The data center regulation debate just got more complicated.
Organized labor has entered the state-level data center policy fight, and it isn’t coming in as an opponent of construction. According to Politico’s June 2 reporting by Jason Plautz, building trades unions are using their political muscle, and a direct jobs argument, to influence how states are writing data center rules. The strategy is to position union construction workers as the workforce that builds AI infrastructure, making organized labor an unlikely ally of tech companies on permitting speed while simultaneously pressing for prevailing wage requirements and union-only contracts.
That combination is where the regulatory complexity lives. Unions and hyperscalers often want the same headline outcome: more data centers, faster. But they diverge on the conditions of that construction. Prevailing wage mandates and project labor agreements raise construction costs and can extend timelines. For infrastructure investors tracking capital deployment risk at the state level, that split matters, it determines whether union political support translates into smooth permitting or into permitting with attached conditions that affect project economics.
More than 40 states considered data center policy legislation in 2025, according to MultiState.us, and multiple states are actively developing regulatory frameworks in 2026. That scale of legislative activity means the union lobbying dynamic isn’t a one-state story, it’s a variable operating across a substantial portion of the U.S. data center development pipeline.

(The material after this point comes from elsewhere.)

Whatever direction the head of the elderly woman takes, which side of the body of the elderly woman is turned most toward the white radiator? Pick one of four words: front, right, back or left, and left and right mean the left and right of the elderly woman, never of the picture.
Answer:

The specific states, union organizations, and legislative vehicles involved in Politico’s reporting aren’t confirmed in this package without click-through to the full article. What’s confirmed is the pattern and its logic: organized labor has a jobs-based political argument that plays well with state legislators, especially in states where construction employment is a policy priority. That argument gives unions access to data center policy conversations that they didn’t have when data centers were primarily a corporate real estate matter.
This is the emerging pattern’s third dimension, a piece of the data center buildout story that most infrastructure coverage has missed. The power grid dimension (who absorbs the load) and the capital dimension (who finances construction) get substantial coverage. The labor dimension, who builds it and under what terms, is the variable that will increasingly shape project timelines and costs at the state level.
What to Watch
Watch for: state legislation combining data center permitting reform with labor provisions. Bills that pair streamlined environmental review with prevailing wage requirements are the legislative form this dynamic is most likely to take. Infrastructure investors assessing state-level development risk should add labor lobbying activity to their regulatory monitoring alongside the more commonly tracked environmental and grid impact provisions.
The catch is that this dynamic is genuinely bilateral. Labor unions need data centers to get built, that’s where the jobs are. Tech companies need political cover for fast permitting, and labor provides it. Watch whether that mutual interest produces durable policy coalitions or dissolves into competing amendments when specific bills hit committee.